Este volume 50, da Revista Intercâmbio, reúne trabalhos de pesquisadores filiados à uma vertente de estudos que tem o sintoma na fala como disparador de elaborações teóricas e teórico-clínicas consistentes e fortemente comprometidas com um pensamento linguístico. Merece ser esclarecido que a originalidade e a solidez argumentativa do que se firmou, nacional e internacionalmente, como Clínica de Linguagem, decorre de diálogos teóricos com autores seminais das esferas da Linguística e da Psicanálise. Esses dois campos encontram-se sem se cruzarem propriamente, numa construção que tem no centro interrogações e discussões derivadas da resistência imposta pela heterogeneidade e pela singularidade de ocorrências sintomáticas na fala. De fato, sintomas (ou erros na fala) resistem a projetos científicos que se apoiam na possibilidade de regularização do empírico, que garante o ideal de previsibilidade. A exigência que se coloca vem, como sublinhado por Cláudia Lemos na lida com os erros em falas de crianças no processo de aquisição de linguagem, da impossibilidade de apreendê-los a partir de aparatos descritivos, gramaticais, que são instituídos, precisamente, pela via da regularização e da homogeneização do empírico. Sintomas na fala enquadram-se, de maneira mais radical, no interior deste problema. 

A solução não alienada em relação a abordagem de erros e sintomas pode ser encontrada na “novidade saussuriana”, que suspende a descrição gramatical em favor da explicação de “toda e qualquer manifestação linguística” seja ela esperada ou inesperada, correta ou incorreta, certa ou errada (SAUSSURE, [1916], 2016, p. 37). De grande impacto são, também, as obras de Benveniste, em grande parte organizadas em Problemas de Linguística Geral. Jakobson, um linguista dedicado ao que, digamos, faz furo no imaginário da homogeneidade da linguagem, foi e é decisivo no enfrentamento de erros e sintomas na fala. Ele voltou-se para poética (1960), para falas de crianças (1974) e para as afasias (1954). Além de que Jakobson não foi indiferente a Psicanálise, como se sabe. Ele foi amigo de Lacan e várias vezes participante de seus seminários. Não se deve estranhar, portanto, o movimento da Clínica de Linguagem na direção da Psicanálise.

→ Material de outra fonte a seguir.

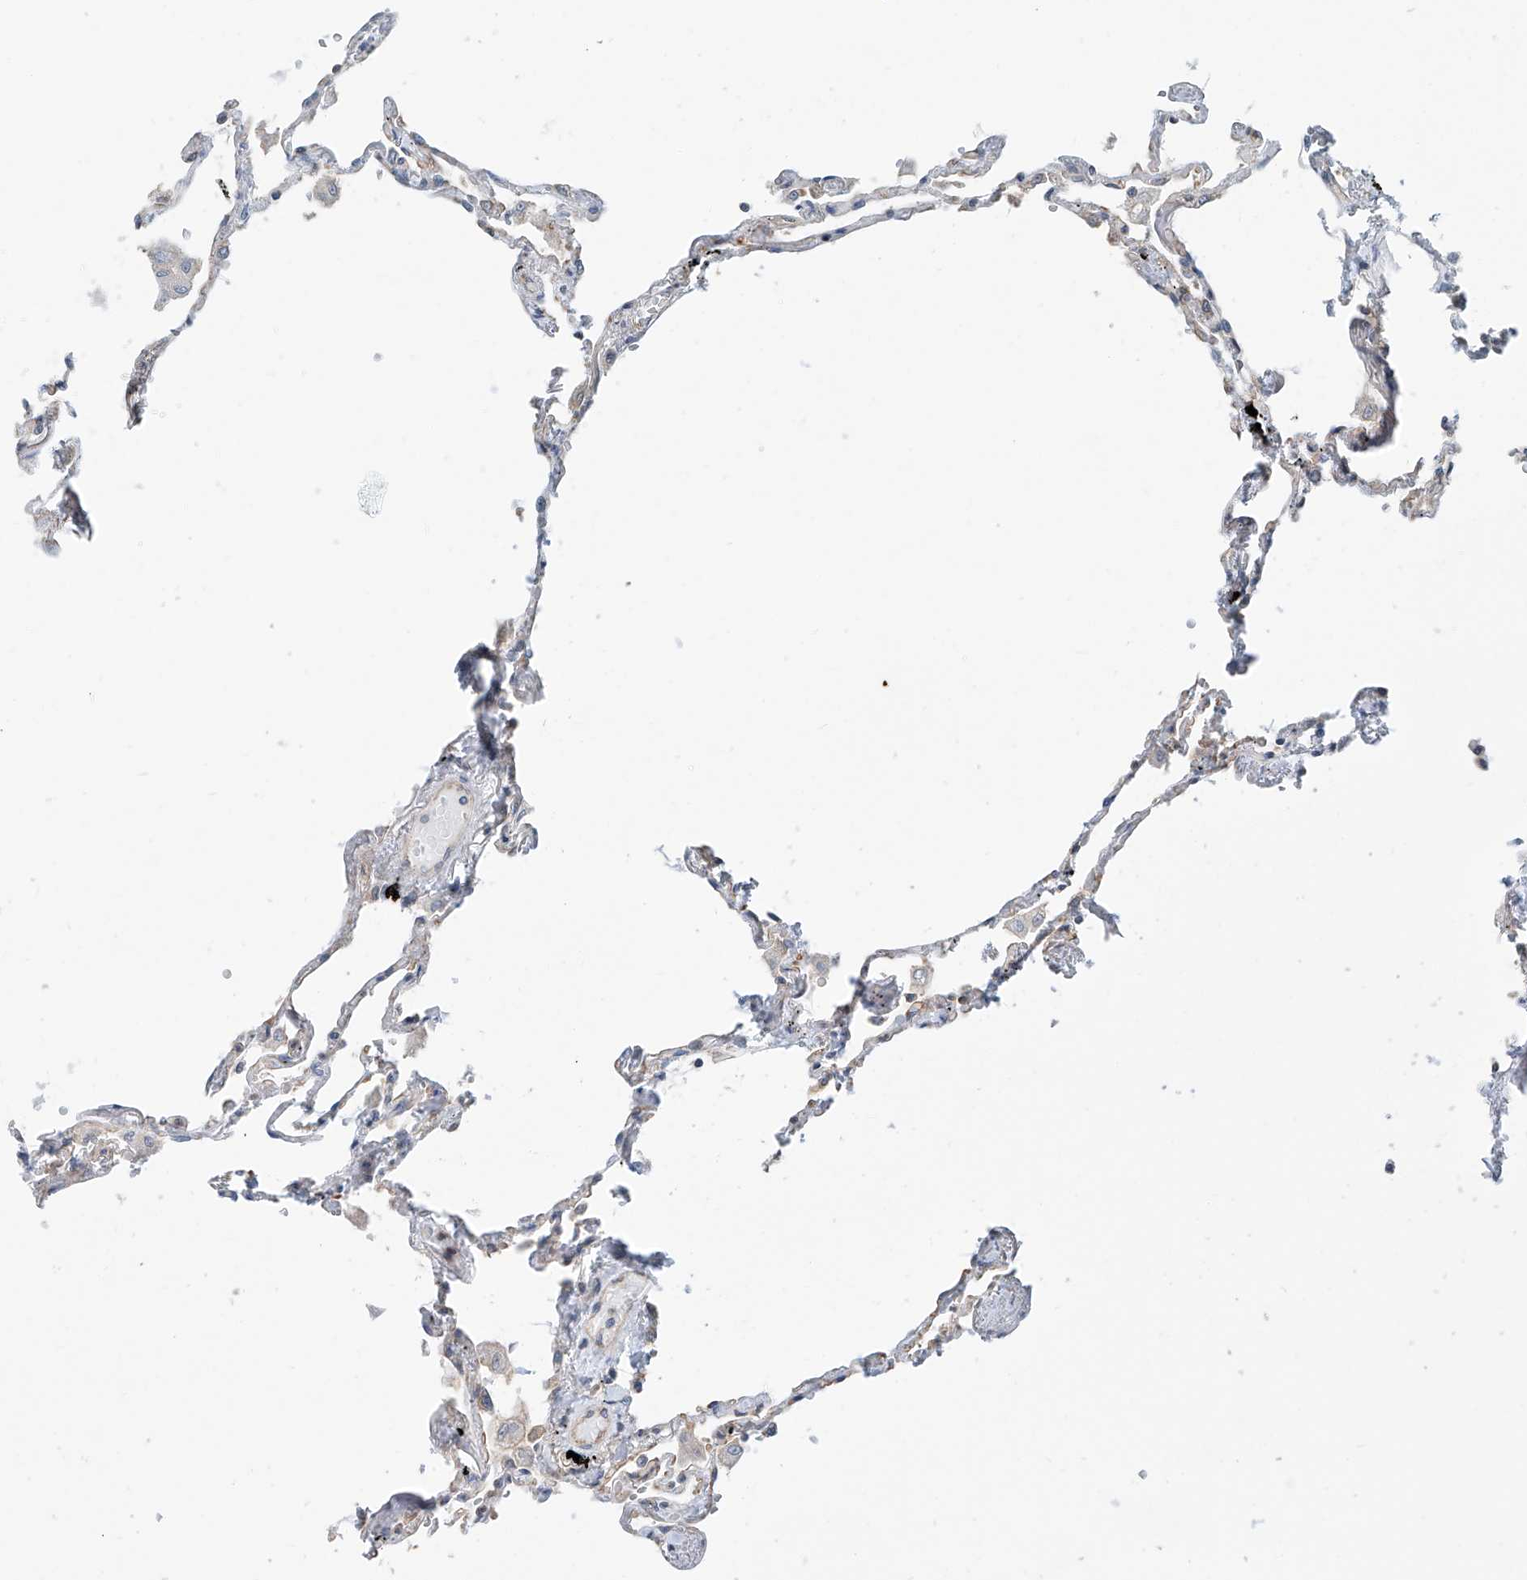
{"staining": {"intensity": "negative", "quantity": "none", "location": "none"}, "tissue": "lung", "cell_type": "Alveolar cells", "image_type": "normal", "snomed": [{"axis": "morphology", "description": "Normal tissue, NOS"}, {"axis": "topography", "description": "Lung"}], "caption": "Micrograph shows no protein expression in alveolar cells of benign lung.", "gene": "KCNK10", "patient": {"sex": "female", "age": 67}}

Freud (1900) introduz a hipótese do inconsciente como determinante do sujeito. O inconsciente representa um dos espaços topológicos da vida mental e aquele com força de determinação. As manifestações do inconsciente irrompem como perturbações inesperadas no fluxo da fala. Freud as recolhe como inevitáveis e inerentes à “Psicopatologia da vida Cotidiana” (FREUD, 1905). Neste ambiente transitam, com fluência e compromisso, psicanalistas e clínicos de linguagem, produzindo novidades consistentes tanto do ponto de vista estritamente teórico, quanto teórico-clínico, como se pode ler e retirar de artigos presentes nesta Intercâmbio.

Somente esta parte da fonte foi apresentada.